Give back a single figure: the number of lines in the entries below that contain "must".
-------- Records to use
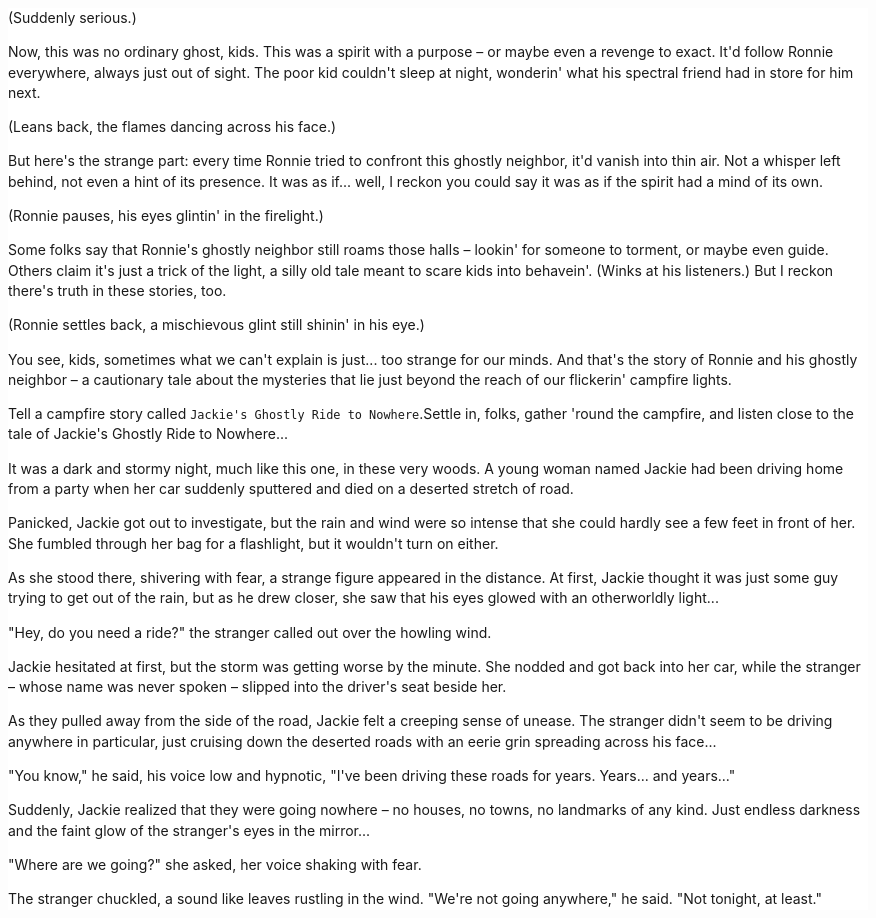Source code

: (Suddenly serious.)

Now, this was no ordinary ghost, kids. This was a spirit with a purpose – or maybe even a revenge to exact. It'd follow Ronnie everywhere, always just out of sight. The poor kid couldn't sleep at night, wonderin' what his spectral friend had in store for him next.

(Leans back, the flames dancing across his face.)

But here's the strange part: every time Ronnie tried to confront this ghostly neighbor, it'd vanish into thin air. Not a whisper left behind, not even a hint of its presence. It was as if... well, I reckon you could say it was as if the spirit had a mind of its own.

(Ronnie pauses, his eyes glintin' in the firelight.)

Some folks say that Ronnie's ghostly neighbor still roams those halls – lookin' for someone to torment, or maybe even guide. Others claim it's just a trick of the light, a silly old tale meant to scare kids into behavein'. (Winks at his listeners.) But I reckon there's truth in these stories, too.

(Ronnie settles back, a mischievous glint still shinin' in his eye.)

You see, kids, sometimes what we can't explain is just... too strange for our minds. And that's the story of Ronnie and his ghostly neighbor – a cautionary tale about the mysteries that lie just beyond the reach of our flickerin' campfire lights.<end>

Tell a campfire story called `Jackie's Ghostly Ride to Nowhere`.<start>Settle in, folks, gather 'round the campfire, and listen close to the tale of Jackie's Ghostly Ride to Nowhere...

It was a dark and stormy night, much like this one, in these very woods. A young woman named Jackie had been driving home from a party when her car suddenly sputtered and died on a deserted stretch of road.

Panicked, Jackie got out to investigate, but the rain and wind were so intense that she could hardly see a few feet in front of her. She fumbled through her bag for a flashlight, but it wouldn't turn on either.

As she stood there, shivering with fear, a strange figure appeared in the distance. At first, Jackie thought it was just some guy trying to get out of the rain, but as he drew closer, she saw that his eyes glowed with an otherworldly light...

"Hey, do you need a ride?" the stranger called out over the howling wind.

Jackie hesitated at first, but the storm was getting worse by the minute. She nodded and got back into her car, while the stranger – whose name was never spoken – slipped into the driver's seat beside her.

As they pulled away from the side of the road, Jackie felt a creeping sense of unease. The stranger didn't seem to be driving anywhere in particular, just cruising down the deserted roads with an eerie grin spreading across his face...

"You know," he said, his voice low and hypnotic, "I've been driving these roads for years. Years... and years..."

Suddenly, Jackie realized that they were going nowhere – no houses, no towns, no landmarks of any kind. Just endless darkness and the faint glow of the stranger's eyes in the mirror...

"Where are we going?" she asked, her voice shaking with fear.

The stranger chuckled, a sound like leaves rustling in the wind. "We're not going anywhere," he said. "Not tonight, at least."
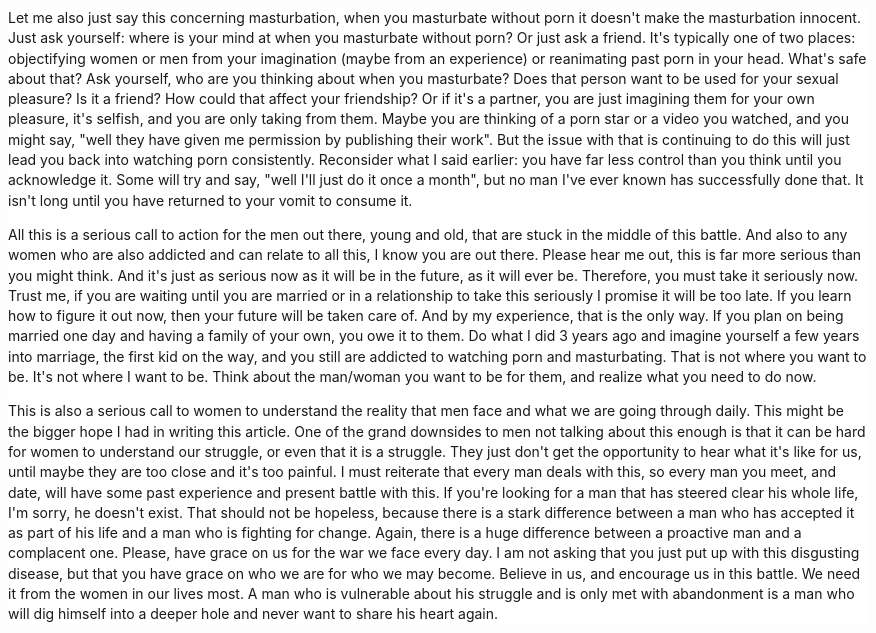 Let me also just say this concerning masturbation, when you masturbate
without porn it doesn't make the masturbation innocent. Just ask
yourself: where is your mind at when you masturbate without porn? Or
just ask a friend. It's typically one of two places: objectifying women
or men from your imagination (maybe from an experience) or reanimating
past porn in your head. What's safe about that? Ask yourself, who are
you thinking about when you masturbate? Does that person want to be used
for your sexual pleasure? Is it a friend? How could that affect your
friendship? Or if it's a partner, you are just imagining them for your
own pleasure, it's selfish, and you are only taking from them. Maybe you
are thinking of a porn star or a video you watched, and you might say,
"well they have given me permission by publishing their work". But the
issue with that is continuing to do this will just lead you back into
watching porn consistently. Reconsider what I said earlier: you have far
less control than you think until you acknowledge it. Some will try and
say, "well I'll just do it once a month", but no man I've ever known has
successfully done that. It isn't long until you have returned to your
vomit to consume it.

All this is a serious call to action for the men out there, young and
old, that are stuck in the middle of this battle. And also to any women
who are also addicted and can relate to all this, I know you are out
there. Please hear me out, this is far more serious than you might
think. And it's just as serious now as it will be in the future, as it
will ever be. Therefore, you must take it seriously now. Trust me, if
you are waiting until you are married or in a relationship to take this
seriously I promise it will be too late. If you learn how to figure it
out now, then your future will be taken care of. And by my experience,
that is the only way. If you plan on being married one day and having a
family of your own, you owe it to them. Do what I did 3 years ago and
imagine yourself a few years into marriage, the first kid on the way,
and you still are addicted to watching porn and masturbating. That is
not where you want to be. It's not where I want to be. Think about the
man/woman you want to be for them, and realize what you need to do now.

This is also a serious call to women to understand the reality that men
face and what we are going through daily. This might be the bigger hope
I had in writing this article. One of the grand downsides to men not
talking about this enough is that it can be hard for women to understand
our struggle, or even that it is a struggle. They just don't get the
opportunity to hear what it's like for us, until maybe they are too
close and it's too painful. I must reiterate that every man deals with
this, so every man you meet, and date, will have some past experience
and present battle with this. If you're looking for a man that has
steered clear his whole life, I'm sorry, he doesn't exist. That should
not be hopeless, because there is a stark difference between a man who
has accepted it as part of his life and a man who is fighting for
change. Again, there is a huge difference between a proactive man and a
complacent one. Please, have grace on us for the war we face every day.
I am not asking that you just put up with this disgusting disease, but
that you have grace on who we are for who we may become. Believe in us,
and encourage us in this battle. We need it from the women in our lives
most. A man who is vulnerable about his struggle and is only met with
abandonment is a man who will dig himself into a deeper hole and never
want to share his heart again.
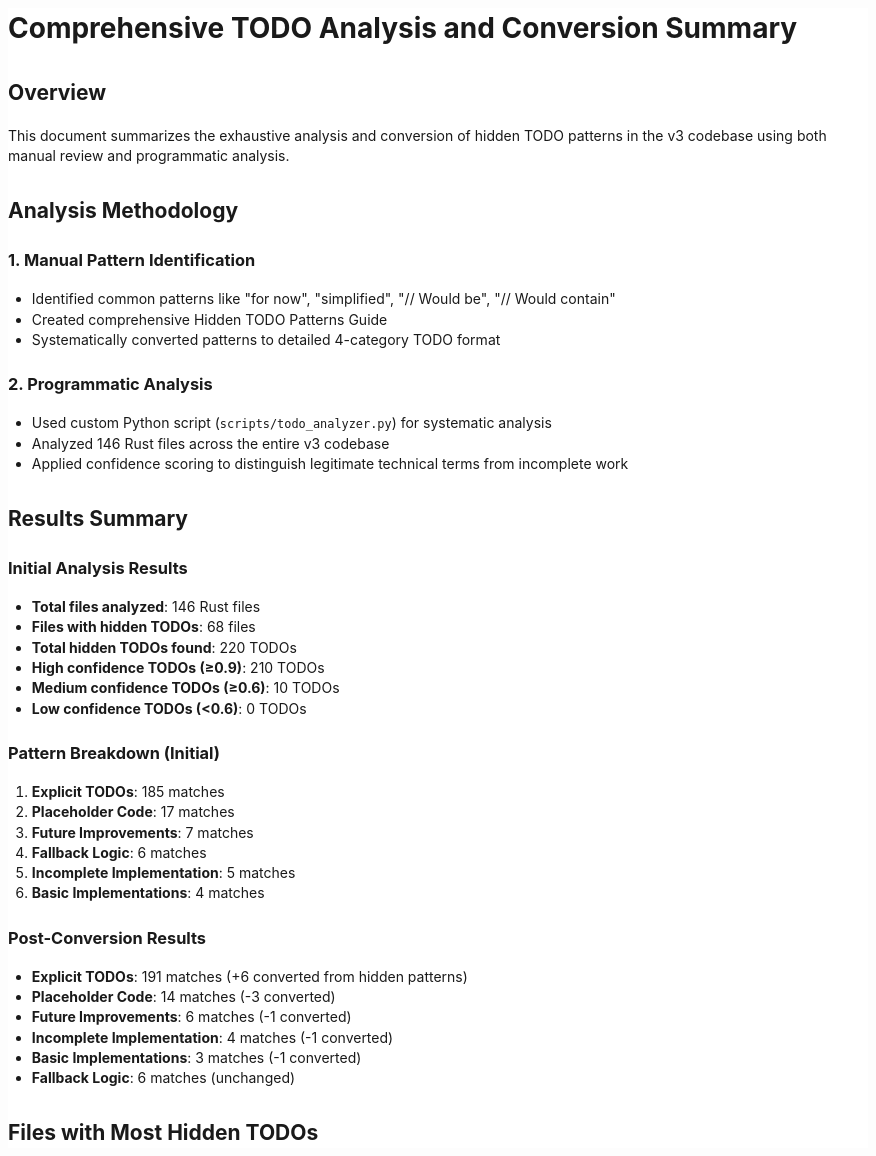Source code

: # Comprehensive TODO Analysis and Conversion Summary

## Overview

This document summarizes the exhaustive analysis and conversion of hidden TODO patterns in the v3 codebase using both manual review and programmatic analysis.

## Analysis Methodology

### 1. Manual Pattern Identification
- Identified common patterns like "for now", "simplified", "// Would be", "// Would contain"
- Created comprehensive Hidden TODO Patterns Guide
- Systematically converted patterns to detailed 4-category TODO format

### 2. Programmatic Analysis
- Used custom Python script (`scripts/todo_analyzer.py`) for systematic analysis
- Analyzed 146 Rust files across the entire v3 codebase
- Applied confidence scoring to distinguish legitimate technical terms from incomplete work

## Results Summary

### Initial Analysis Results
- **Total files analyzed**: 146 Rust files
- **Files with hidden TODOs**: 68 files
- **Total hidden TODOs found**: 220 TODOs
- **High confidence TODOs (≥0.9)**: 210 TODOs
- **Medium confidence TODOs (≥0.6)**: 10 TODOs
- **Low confidence TODOs (<0.6)**: 0 TODOs

### Pattern Breakdown (Initial)
1. **Explicit TODOs**: 185 matches
2. **Placeholder Code**: 17 matches
3. **Future Improvements**: 7 matches
4. **Fallback Logic**: 6 matches
5. **Incomplete Implementation**: 5 matches
6. **Basic Implementations**: 4 matches

### Post-Conversion Results
- **Explicit TODOs**: 191 matches (+6 converted from hidden patterns)
- **Placeholder Code**: 14 matches (-3 converted)
- **Future Improvements**: 6 matches (-1 converted)
- **Incomplete Implementation**: 4 matches (-1 converted)
- **Basic Implementations**: 3 matches (-1 converted)
- **Fallback Logic**: 6 matches (unchanged)

## Files with Most Hidden TODOs

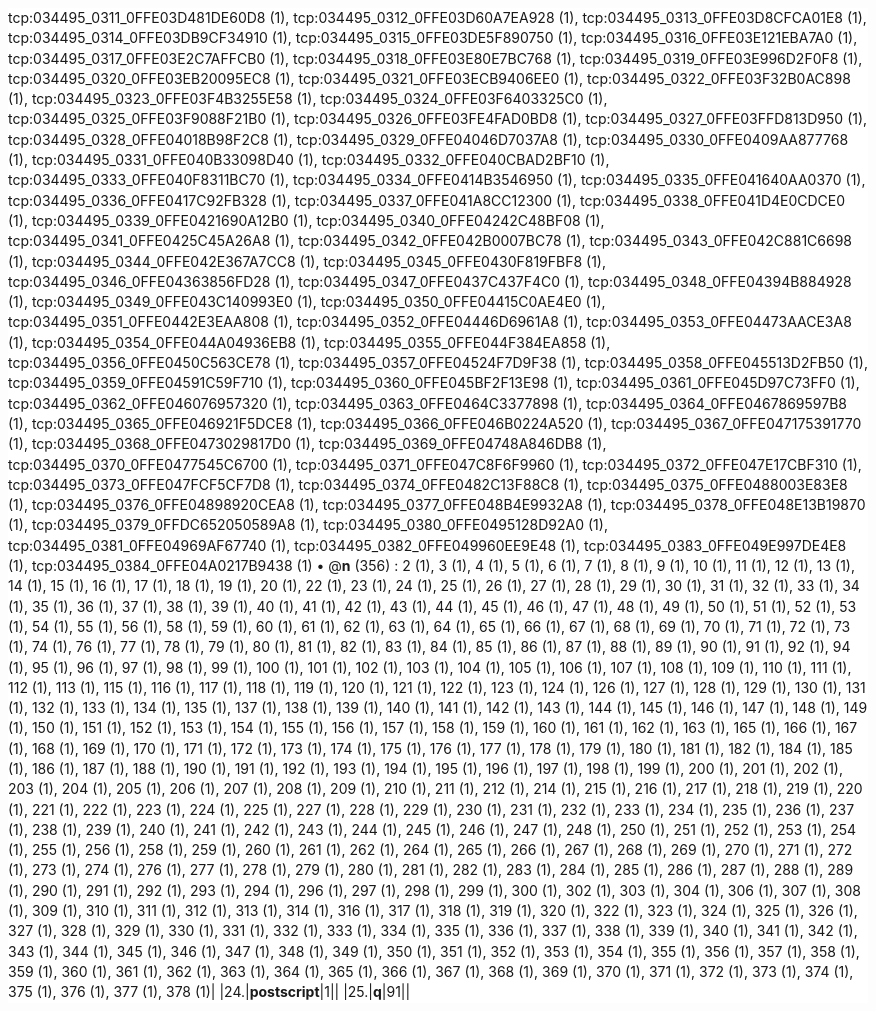 tcp:034495_0311_0FFE03D481DE60D8 (1), tcp:034495_0312_0FFE03D60A7EA928 (1), tcp:034495_0313_0FFE03D8CFCA01E8 (1), tcp:034495_0314_0FFE03DB9CF34910 (1), tcp:034495_0315_0FFE03DE5F890750 (1), tcp:034495_0316_0FFE03E121EBA7A0 (1), tcp:034495_0317_0FFE03E2C7AFFCB0 (1), tcp:034495_0318_0FFE03E80E7BC768 (1), tcp:034495_0319_0FFE03E996D2F0F8 (1), tcp:034495_0320_0FFE03EB20095EC8 (1), tcp:034495_0321_0FFE03ECB9406EE0 (1), tcp:034495_0322_0FFE03F32B0AC898 (1), tcp:034495_0323_0FFE03F4B3255E58 (1), tcp:034495_0324_0FFE03F6403325C0 (1), tcp:034495_0325_0FFE03F9088F21B0 (1), tcp:034495_0326_0FFE03FE4FAD0BD8 (1), tcp:034495_0327_0FFE03FFD813D950 (1), tcp:034495_0328_0FFE04018B98F2C8 (1), tcp:034495_0329_0FFE04046D7037A8 (1), tcp:034495_0330_0FFE0409AA877768 (1), tcp:034495_0331_0FFE040B33098D40 (1), tcp:034495_0332_0FFE040CBAD2BF10 (1), tcp:034495_0333_0FFE040F8311BC70 (1), tcp:034495_0334_0FFE0414B3546950 (1), tcp:034495_0335_0FFE041640AA0370 (1), tcp:034495_0336_0FFE0417C92FB328 (1), tcp:034495_0337_0FFE041A8CC12300 (1), tcp:034495_0338_0FFE041D4E0CDCE0 (1), tcp:034495_0339_0FFE0421690A12B0 (1), tcp:034495_0340_0FFE04242C48BF08 (1), tcp:034495_0341_0FFE0425C45A26A8 (1), tcp:034495_0342_0FFE042B0007BC78 (1), tcp:034495_0343_0FFE042C881C6698 (1), tcp:034495_0344_0FFE042E367A7CC8 (1), tcp:034495_0345_0FFE0430F819FBF8 (1), tcp:034495_0346_0FFE04363856FD28 (1), tcp:034495_0347_0FFE0437C437F4C0 (1), tcp:034495_0348_0FFE04394B884928 (1), tcp:034495_0349_0FFE043C140993E0 (1), tcp:034495_0350_0FFE04415C0AE4E0 (1), tcp:034495_0351_0FFE0442E3EAA808 (1), tcp:034495_0352_0FFE04446D6961A8 (1), tcp:034495_0353_0FFE04473AACE3A8 (1), tcp:034495_0354_0FFE044A04936EB8 (1), tcp:034495_0355_0FFE044F384EA858 (1), tcp:034495_0356_0FFE0450C563CE78 (1), tcp:034495_0357_0FFE04524F7D9F38 (1), tcp:034495_0358_0FFE045513D2FB50 (1), tcp:034495_0359_0FFE04591C59F710 (1), tcp:034495_0360_0FFE045BF2F13E98 (1), tcp:034495_0361_0FFE045D97C73FF0 (1), tcp:034495_0362_0FFE046076957320 (1), tcp:034495_0363_0FFE0464C3377898 (1), tcp:034495_0364_0FFE0467869597B8 (1), tcp:034495_0365_0FFE046921F5DCE8 (1), tcp:034495_0366_0FFE046B0224A520 (1), tcp:034495_0367_0FFE047175391770 (1), tcp:034495_0368_0FFE0473029817D0 (1), tcp:034495_0369_0FFE04748A846DB8 (1), tcp:034495_0370_0FFE0477545C6700 (1), tcp:034495_0371_0FFE047C8F6F9960 (1), tcp:034495_0372_0FFE047E17CBF310 (1), tcp:034495_0373_0FFE047FCF5CF7D8 (1), tcp:034495_0374_0FFE0482C13F88C8 (1), tcp:034495_0375_0FFE0488003E83E8 (1), tcp:034495_0376_0FFE04898920CEA8 (1), tcp:034495_0377_0FFE048B4E9932A8 (1), tcp:034495_0378_0FFE048E13B19870 (1), tcp:034495_0379_0FFDC652050589A8 (1), tcp:034495_0380_0FFE0495128D92A0 (1), tcp:034495_0381_0FFE04969AF67740 (1), tcp:034495_0382_0FFE049960EE9E48 (1), tcp:034495_0383_0FFE049E997DE4E8 (1), tcp:034495_0384_0FFE04A0217B9438 (1)  •  @__n__ (356) : 2 (1), 3 (1), 4 (1), 5 (1), 6 (1), 7 (1), 8 (1), 9 (1), 10 (1), 11 (1), 12 (1), 13 (1), 14 (1), 15 (1), 16 (1), 17 (1), 18 (1), 19 (1), 20 (1), 22 (1), 23 (1), 24 (1), 25 (1), 26 (1), 27 (1), 28 (1), 29 (1), 30 (1), 31 (1), 32 (1), 33 (1), 34 (1), 35 (1), 36 (1), 37 (1), 38 (1), 39 (1), 40 (1), 41 (1), 42 (1), 43 (1), 44 (1), 45 (1), 46 (1), 47 (1), 48 (1), 49 (1), 50 (1), 51 (1), 52 (1), 53 (1), 54 (1), 55 (1), 56 (1), 58 (1), 59 (1), 60 (1), 61 (1), 62 (1), 63 (1), 64 (1), 65 (1), 66 (1), 67 (1), 68 (1), 69 (1), 70 (1), 71 (1), 72 (1), 73 (1), 74 (1), 76 (1), 77 (1), 78 (1), 79 (1), 80 (1), 81 (1), 82 (1), 83 (1), 84 (1), 85 (1), 86 (1), 87 (1), 88 (1), 89 (1), 90 (1), 91 (1), 92 (1), 94 (1), 95 (1), 96 (1), 97 (1), 98 (1), 99 (1), 100 (1), 101 (1), 102 (1), 103 (1), 104 (1), 105 (1), 106 (1), 107 (1), 108 (1), 109 (1), 110 (1), 111 (1), 112 (1), 113 (1), 115 (1), 116 (1), 117 (1), 118 (1), 119 (1), 120 (1), 121 (1), 122 (1), 123 (1), 124 (1), 126 (1), 127 (1), 128 (1), 129 (1), 130 (1), 131 (1), 132 (1), 133 (1), 134 (1), 135 (1), 137 (1), 138 (1), 139 (1), 140 (1), 141 (1), 142 (1), 143 (1), 144 (1), 145 (1), 146 (1), 147 (1), 148 (1), 149 (1), 150 (1), 151 (1), 152 (1), 153 (1), 154 (1), 155 (1), 156 (1), 157 (1), 158 (1), 159 (1), 160 (1), 161 (1), 162 (1), 163 (1), 165 (1), 166 (1), 167 (1), 168 (1), 169 (1), 170 (1), 171 (1), 172 (1), 173 (1), 174 (1), 175 (1), 176 (1), 177 (1), 178 (1), 179 (1), 180 (1), 181 (1), 182 (1), 184 (1), 185 (1), 186 (1), 187 (1), 188 (1), 190 (1), 191 (1), 192 (1), 193 (1), 194 (1), 195 (1), 196 (1), 197 (1), 198 (1), 199 (1), 200 (1), 201 (1), 202 (1), 203 (1), 204 (1), 205 (1), 206 (1), 207 (1), 208 (1), 209 (1), 210 (1), 211 (1), 212 (1), 214 (1), 215 (1), 216 (1), 217 (1), 218 (1), 219 (1), 220 (1), 221 (1), 222 (1), 223 (1), 224 (1), 225 (1), 227 (1), 228 (1), 229 (1), 230 (1), 231 (1), 232 (1), 233 (1), 234 (1), 235 (1), 236 (1), 237 (1), 238 (1), 239 (1), 240 (1), 241 (1), 242 (1), 243 (1), 244 (1), 245 (1), 246 (1), 247 (1), 248 (1), 250 (1), 251 (1), 252 (1), 253 (1), 254 (1), 255 (1), 256 (1), 258 (1), 259 (1), 260 (1), 261 (1), 262 (1), 264 (1), 265 (1), 266 (1), 267 (1), 268 (1), 269 (1), 270 (1), 271 (1), 272 (1), 273 (1), 274 (1), 276 (1), 277 (1), 278 (1), 279 (1), 280 (1), 281 (1), 282 (1), 283 (1), 284 (1), 285 (1), 286 (1), 287 (1), 288 (1), 289 (1), 290 (1), 291 (1), 292 (1), 293 (1), 294 (1), 296 (1), 297 (1), 298 (1), 299 (1), 300 (1), 302 (1), 303 (1), 304 (1), 306 (1), 307 (1), 308 (1), 309 (1), 310 (1), 311 (1), 312 (1), 313 (1), 314 (1), 316 (1), 317 (1), 318 (1), 319 (1), 320 (1), 322 (1), 323 (1), 324 (1), 325 (1), 326 (1), 327 (1), 328 (1), 329 (1), 330 (1), 331 (1), 332 (1), 333 (1), 334 (1), 335 (1), 336 (1), 337 (1), 338 (1), 339 (1), 340 (1), 341 (1), 342 (1), 343 (1), 344 (1), 345 (1), 346 (1), 347 (1), 348 (1), 349 (1), 350 (1), 351 (1), 352 (1), 353 (1), 354 (1), 355 (1), 356 (1), 357 (1), 358 (1), 359 (1), 360 (1), 361 (1), 362 (1), 363 (1), 364 (1), 365 (1), 366 (1), 367 (1), 368 (1), 369 (1), 370 (1), 371 (1), 372 (1), 373 (1), 374 (1), 375 (1), 376 (1), 377 (1), 378 (1)|
|24.|__postscript__|1||
|25.|__q__|91||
----------------
Output
2